═══ Data for this exercise
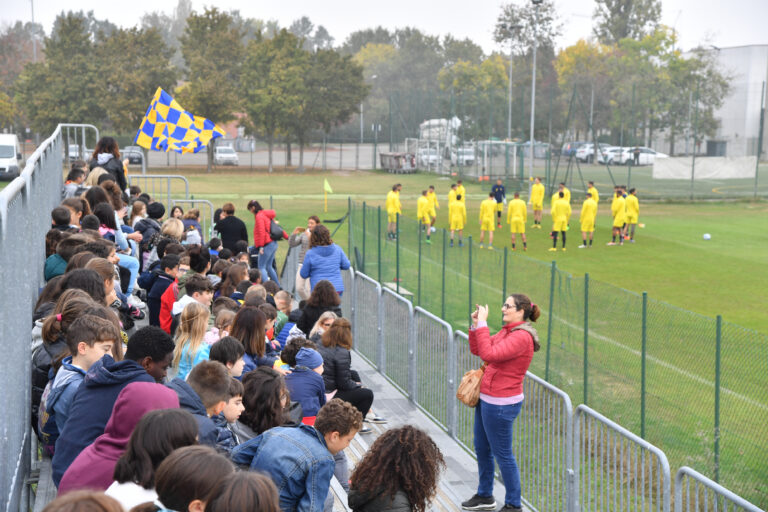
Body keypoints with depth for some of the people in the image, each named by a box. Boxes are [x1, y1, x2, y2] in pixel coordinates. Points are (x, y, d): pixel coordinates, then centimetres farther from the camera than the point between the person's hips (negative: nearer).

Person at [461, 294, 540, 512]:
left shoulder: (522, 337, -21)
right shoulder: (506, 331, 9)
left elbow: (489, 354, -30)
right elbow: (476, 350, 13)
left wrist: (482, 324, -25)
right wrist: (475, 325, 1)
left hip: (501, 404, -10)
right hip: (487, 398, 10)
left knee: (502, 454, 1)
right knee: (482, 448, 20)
══════
What is required: Output the records above exactly, omitting the pictures.

Task response:
Body keypoints with depth for some of the people in the image, each named by a box. Boxes are [x1, y1, x2, y2] in pixel coordinates. Points are (x, y, d): pixel coordinates, then centimetres farther from the camera than the point between the person's hips (negative: nearer).

Person at [461, 294, 540, 512]:
left shoulder: (522, 337, -21)
right shoulder: (506, 331, 9)
left elbow: (489, 354, -30)
right elbow: (476, 350, 13)
left wrist: (482, 324, -25)
right wrist: (475, 325, 1)
left hip: (501, 404, -10)
right hip: (487, 398, 10)
left knee: (502, 454, 1)
right knee: (482, 448, 20)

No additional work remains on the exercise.